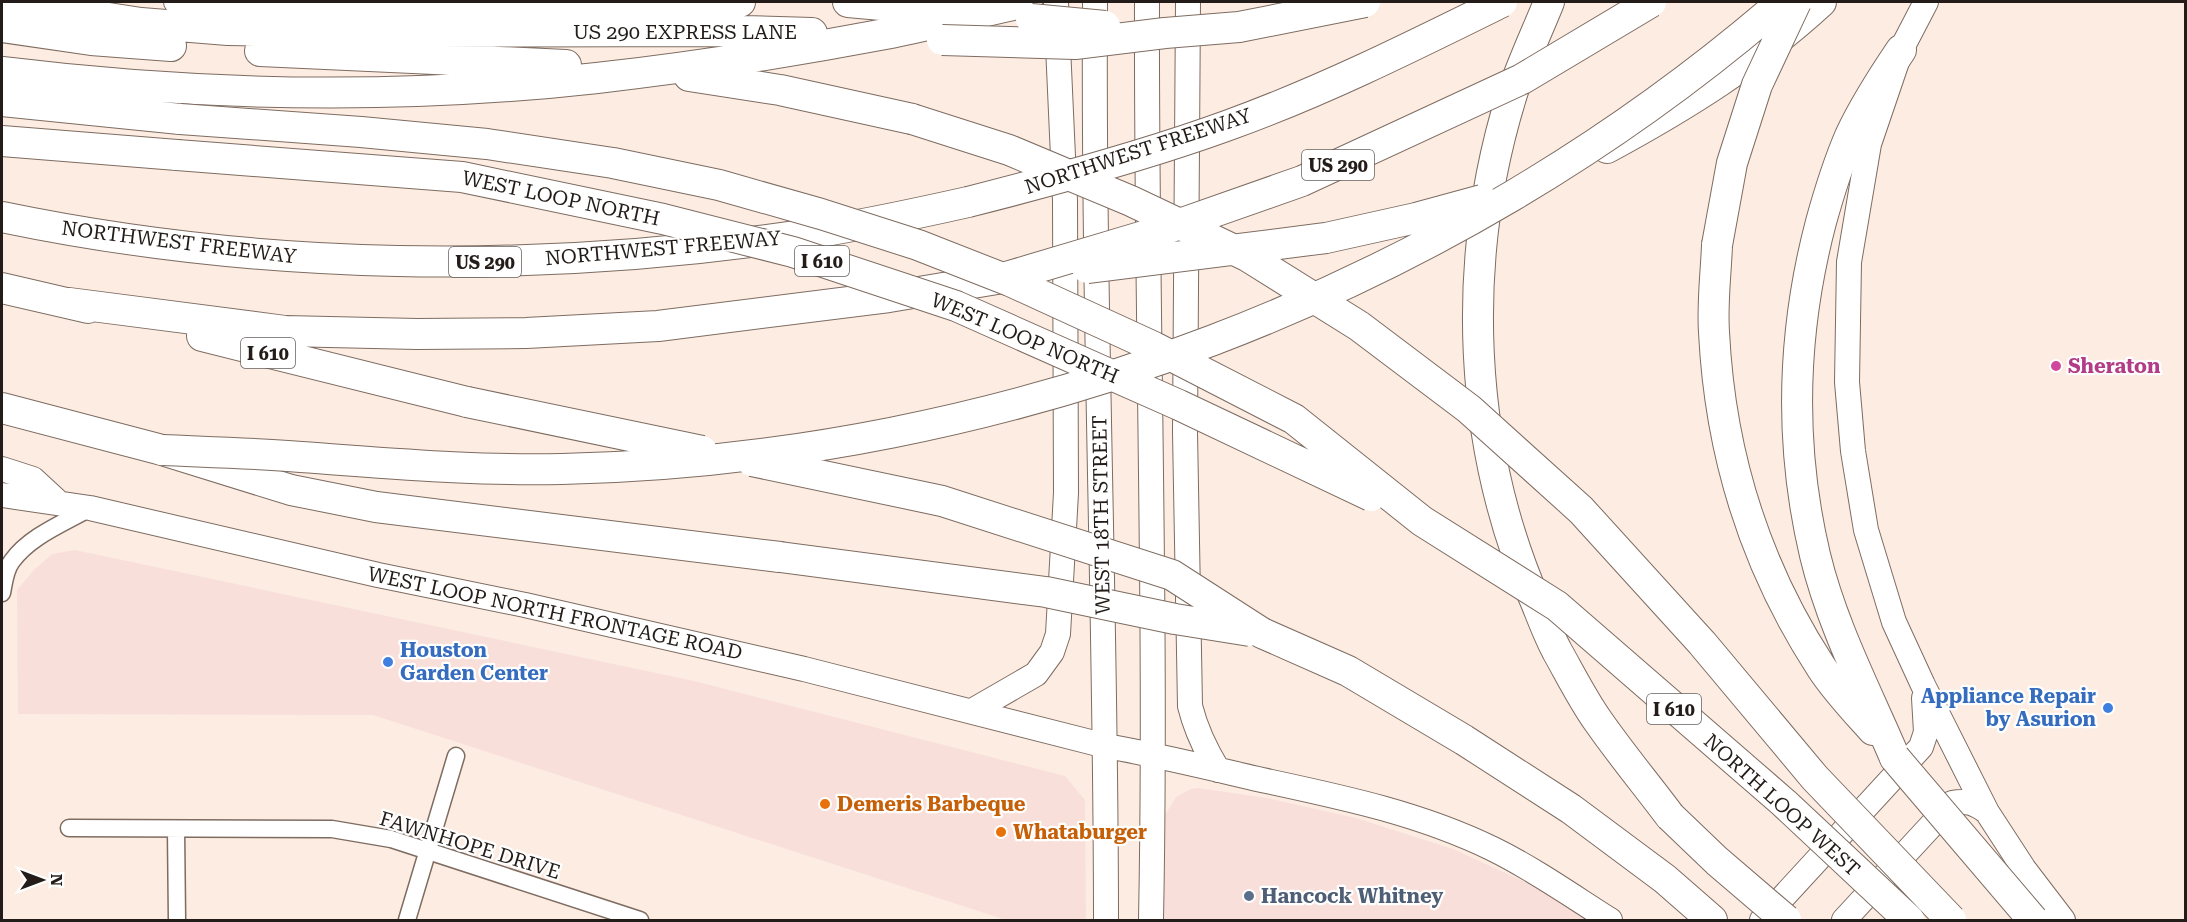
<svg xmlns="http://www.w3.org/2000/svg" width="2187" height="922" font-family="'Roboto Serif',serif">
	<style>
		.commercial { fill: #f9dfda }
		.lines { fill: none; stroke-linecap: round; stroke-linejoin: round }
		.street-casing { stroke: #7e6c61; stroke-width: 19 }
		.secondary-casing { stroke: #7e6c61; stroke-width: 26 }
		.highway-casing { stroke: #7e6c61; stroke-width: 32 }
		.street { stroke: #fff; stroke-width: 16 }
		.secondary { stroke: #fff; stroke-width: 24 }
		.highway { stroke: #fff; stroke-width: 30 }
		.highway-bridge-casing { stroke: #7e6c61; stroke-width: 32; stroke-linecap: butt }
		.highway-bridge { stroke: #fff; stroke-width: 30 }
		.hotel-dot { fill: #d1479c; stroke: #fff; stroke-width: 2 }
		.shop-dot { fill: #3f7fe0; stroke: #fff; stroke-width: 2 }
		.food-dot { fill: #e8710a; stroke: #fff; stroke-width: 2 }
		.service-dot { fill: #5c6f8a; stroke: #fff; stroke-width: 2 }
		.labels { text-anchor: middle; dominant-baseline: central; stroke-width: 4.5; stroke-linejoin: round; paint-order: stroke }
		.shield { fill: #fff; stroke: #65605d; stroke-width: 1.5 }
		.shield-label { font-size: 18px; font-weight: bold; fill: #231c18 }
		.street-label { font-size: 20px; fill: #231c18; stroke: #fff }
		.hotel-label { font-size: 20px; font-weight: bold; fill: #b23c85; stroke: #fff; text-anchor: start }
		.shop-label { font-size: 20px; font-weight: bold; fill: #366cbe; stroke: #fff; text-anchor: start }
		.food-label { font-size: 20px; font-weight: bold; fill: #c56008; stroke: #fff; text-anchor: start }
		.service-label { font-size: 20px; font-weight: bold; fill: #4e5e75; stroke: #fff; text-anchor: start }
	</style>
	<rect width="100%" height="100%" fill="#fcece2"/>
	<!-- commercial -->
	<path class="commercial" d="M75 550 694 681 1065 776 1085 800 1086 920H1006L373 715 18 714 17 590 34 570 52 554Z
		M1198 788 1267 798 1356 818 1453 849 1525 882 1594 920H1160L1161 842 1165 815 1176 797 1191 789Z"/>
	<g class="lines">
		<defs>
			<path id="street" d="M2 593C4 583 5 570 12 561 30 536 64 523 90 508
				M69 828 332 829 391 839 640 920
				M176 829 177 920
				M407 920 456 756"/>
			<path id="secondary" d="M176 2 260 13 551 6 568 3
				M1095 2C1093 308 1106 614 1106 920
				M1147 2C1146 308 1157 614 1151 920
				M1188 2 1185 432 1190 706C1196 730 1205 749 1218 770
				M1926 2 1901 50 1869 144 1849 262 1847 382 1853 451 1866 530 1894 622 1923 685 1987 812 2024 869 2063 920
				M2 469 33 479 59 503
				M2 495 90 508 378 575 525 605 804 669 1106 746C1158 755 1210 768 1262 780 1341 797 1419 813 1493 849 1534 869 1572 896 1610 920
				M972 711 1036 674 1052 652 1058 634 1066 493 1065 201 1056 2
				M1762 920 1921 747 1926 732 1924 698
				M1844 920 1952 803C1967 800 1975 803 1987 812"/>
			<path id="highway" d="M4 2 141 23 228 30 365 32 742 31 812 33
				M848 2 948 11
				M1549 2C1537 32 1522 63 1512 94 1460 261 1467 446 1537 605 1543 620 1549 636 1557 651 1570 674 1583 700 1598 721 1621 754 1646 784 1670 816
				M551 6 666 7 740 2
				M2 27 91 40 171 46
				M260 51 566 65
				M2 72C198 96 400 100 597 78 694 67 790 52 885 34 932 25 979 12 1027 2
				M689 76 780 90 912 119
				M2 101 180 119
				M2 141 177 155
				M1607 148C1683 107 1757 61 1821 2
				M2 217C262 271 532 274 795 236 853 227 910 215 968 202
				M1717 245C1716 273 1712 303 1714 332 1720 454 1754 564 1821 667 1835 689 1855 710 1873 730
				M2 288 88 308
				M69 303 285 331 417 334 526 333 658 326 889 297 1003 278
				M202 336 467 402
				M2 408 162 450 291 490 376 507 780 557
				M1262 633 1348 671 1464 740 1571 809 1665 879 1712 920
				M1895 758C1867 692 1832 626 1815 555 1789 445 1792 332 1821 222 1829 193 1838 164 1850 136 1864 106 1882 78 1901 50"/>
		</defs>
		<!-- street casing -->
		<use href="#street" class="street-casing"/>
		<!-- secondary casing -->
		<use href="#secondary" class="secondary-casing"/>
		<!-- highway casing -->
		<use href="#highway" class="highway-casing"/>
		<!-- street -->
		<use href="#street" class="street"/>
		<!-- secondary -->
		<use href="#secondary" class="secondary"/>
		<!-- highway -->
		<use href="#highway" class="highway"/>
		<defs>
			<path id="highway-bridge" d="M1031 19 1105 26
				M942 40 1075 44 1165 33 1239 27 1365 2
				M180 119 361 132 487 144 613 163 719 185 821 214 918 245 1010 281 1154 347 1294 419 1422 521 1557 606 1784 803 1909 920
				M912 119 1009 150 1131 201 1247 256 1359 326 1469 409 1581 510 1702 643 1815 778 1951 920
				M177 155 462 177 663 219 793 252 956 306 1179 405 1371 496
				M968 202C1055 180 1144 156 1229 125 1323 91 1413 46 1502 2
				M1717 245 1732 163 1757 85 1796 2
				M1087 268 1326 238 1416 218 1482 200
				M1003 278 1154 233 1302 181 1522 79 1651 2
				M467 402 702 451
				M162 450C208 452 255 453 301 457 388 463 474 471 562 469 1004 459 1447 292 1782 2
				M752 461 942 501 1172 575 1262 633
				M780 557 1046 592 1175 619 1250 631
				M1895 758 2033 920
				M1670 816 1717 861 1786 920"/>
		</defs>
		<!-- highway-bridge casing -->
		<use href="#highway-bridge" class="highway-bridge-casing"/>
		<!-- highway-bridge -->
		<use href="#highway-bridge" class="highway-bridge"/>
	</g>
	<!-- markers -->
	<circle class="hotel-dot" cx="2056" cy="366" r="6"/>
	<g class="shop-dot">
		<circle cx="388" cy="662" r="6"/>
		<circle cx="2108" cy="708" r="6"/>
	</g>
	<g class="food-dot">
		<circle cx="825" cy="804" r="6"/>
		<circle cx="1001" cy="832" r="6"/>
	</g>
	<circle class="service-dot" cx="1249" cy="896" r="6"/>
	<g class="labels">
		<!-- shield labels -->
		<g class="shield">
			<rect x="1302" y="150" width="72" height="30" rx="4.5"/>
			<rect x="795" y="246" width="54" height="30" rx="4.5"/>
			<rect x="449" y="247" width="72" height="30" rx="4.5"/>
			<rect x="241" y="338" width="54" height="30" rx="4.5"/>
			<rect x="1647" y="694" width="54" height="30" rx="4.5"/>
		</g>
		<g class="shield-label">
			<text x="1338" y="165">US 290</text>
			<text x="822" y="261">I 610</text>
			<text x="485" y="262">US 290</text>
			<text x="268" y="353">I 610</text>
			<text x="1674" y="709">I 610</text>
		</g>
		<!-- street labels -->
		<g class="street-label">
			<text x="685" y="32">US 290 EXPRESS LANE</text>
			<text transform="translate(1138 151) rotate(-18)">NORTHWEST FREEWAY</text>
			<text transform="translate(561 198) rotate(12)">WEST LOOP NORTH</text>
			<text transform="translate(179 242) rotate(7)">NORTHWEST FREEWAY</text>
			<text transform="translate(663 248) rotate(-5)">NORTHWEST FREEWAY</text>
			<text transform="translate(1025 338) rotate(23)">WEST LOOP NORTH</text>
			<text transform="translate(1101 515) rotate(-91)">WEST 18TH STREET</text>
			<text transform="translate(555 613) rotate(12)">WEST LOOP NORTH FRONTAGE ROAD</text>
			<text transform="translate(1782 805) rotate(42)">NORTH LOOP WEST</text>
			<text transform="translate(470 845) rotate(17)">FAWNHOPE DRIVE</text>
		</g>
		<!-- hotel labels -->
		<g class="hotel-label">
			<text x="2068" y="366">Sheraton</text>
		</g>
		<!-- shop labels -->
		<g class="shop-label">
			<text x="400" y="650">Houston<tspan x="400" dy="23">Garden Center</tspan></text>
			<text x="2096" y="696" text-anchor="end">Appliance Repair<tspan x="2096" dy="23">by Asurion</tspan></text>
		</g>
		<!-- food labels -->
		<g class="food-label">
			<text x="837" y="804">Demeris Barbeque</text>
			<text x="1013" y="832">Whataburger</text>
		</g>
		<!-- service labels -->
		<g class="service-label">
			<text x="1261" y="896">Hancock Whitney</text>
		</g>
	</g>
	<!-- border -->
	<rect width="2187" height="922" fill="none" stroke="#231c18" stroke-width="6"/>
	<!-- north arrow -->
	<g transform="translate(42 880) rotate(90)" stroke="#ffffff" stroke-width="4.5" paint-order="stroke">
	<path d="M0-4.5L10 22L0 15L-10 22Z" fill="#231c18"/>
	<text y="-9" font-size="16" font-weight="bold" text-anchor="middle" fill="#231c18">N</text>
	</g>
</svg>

> WHAT THIS TASK INVOLVES: Find and copy each line of the material that holds the word "none".

> RESULT OF THIS EXERCISE:
		.lines { fill: none; stroke-linecap: round; stroke-linejoin: round }
	<rect width="2187" height="922" fill="none" stroke="#231c18" stroke-width="6"/>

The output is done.